# Instructions for the task
Update everything from the start of the listing down to the line containing "Kargo ve Teslima", replacing "Size" with "File size" and keeping all other text unchanged.

Saved entries:
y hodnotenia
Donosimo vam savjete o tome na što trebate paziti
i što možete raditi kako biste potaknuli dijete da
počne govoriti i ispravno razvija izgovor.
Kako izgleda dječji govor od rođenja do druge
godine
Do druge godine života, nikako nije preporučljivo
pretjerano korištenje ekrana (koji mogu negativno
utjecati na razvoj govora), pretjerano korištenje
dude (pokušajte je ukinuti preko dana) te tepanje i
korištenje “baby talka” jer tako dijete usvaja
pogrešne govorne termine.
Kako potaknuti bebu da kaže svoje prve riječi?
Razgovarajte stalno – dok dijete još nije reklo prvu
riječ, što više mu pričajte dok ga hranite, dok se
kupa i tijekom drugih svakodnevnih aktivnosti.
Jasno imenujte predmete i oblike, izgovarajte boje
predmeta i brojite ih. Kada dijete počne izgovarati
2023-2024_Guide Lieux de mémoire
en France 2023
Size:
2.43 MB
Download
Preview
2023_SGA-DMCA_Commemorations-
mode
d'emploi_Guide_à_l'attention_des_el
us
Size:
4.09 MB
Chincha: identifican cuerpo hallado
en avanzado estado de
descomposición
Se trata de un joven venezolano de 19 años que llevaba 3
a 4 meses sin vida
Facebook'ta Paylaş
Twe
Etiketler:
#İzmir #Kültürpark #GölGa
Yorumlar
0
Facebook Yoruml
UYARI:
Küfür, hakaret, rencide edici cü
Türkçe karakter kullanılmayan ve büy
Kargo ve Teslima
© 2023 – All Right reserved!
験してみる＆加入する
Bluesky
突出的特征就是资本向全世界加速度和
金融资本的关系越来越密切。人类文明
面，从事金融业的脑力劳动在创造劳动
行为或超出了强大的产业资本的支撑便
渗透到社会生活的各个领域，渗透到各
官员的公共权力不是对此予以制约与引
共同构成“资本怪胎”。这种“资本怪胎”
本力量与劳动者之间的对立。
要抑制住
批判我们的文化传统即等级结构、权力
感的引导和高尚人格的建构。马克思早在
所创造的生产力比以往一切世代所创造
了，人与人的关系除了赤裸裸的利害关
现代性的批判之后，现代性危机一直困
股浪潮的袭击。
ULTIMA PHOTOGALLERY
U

# Task output
y hodnotenia
Donosimo vam savjete o tome na što trebate paziti
i što možete raditi kako biste potaknuli dijete da
počne govoriti i ispravno razvija izgovor.
Kako izgleda dječji govor od rođenja do druge
godine
Do druge godine života, nikako nije preporučljivo
pretjerano korištenje ekrana (koji mogu negativno
utjecati na razvoj govora), pretjerano korištenje
dude (pokušajte je ukinuti preko dana) te tepanje i
korištenje “baby talka” jer tako dijete usvaja
pogrešne govorne termine.
Kako potaknuti bebu da kaže svoje prve riječi?
Razgovarajte stalno – dok dijete još nije reklo prvu
riječ, što više mu pričajte dok ga hranite, dok se
kupa i tijekom drugih svakodnevnih aktivnosti.
Jasno imenujte predmete i oblike, izgovarajte boje
predmeta i brojite ih. Kada dijete počne izgovarati
2023-2024_Guide Lieux de mémoire
en France 2023
File size:
2.43 MB
Download
Preview
2023_SGA-DMCA_Commemorations-
mode
d'emploi_Guide_à_l'attention_des_el
us
File size:
4.09 MB
Chincha: identifican cuerpo hallado
en avanzado estado de
descomposición
Se trata de un joven venezolano de 19 años que llevaba 3
a 4 meses sin vida
Facebook'ta Paylaş
Twe
Etiketler:
#İzmir #Kültürpark #GölGa
Yorumlar
0
Facebook Yoruml
UYARI:
Küfür, hakaret, rencide edici cü
Türkçe karakter kullanılmayan ve büy
Kargo ve Teslima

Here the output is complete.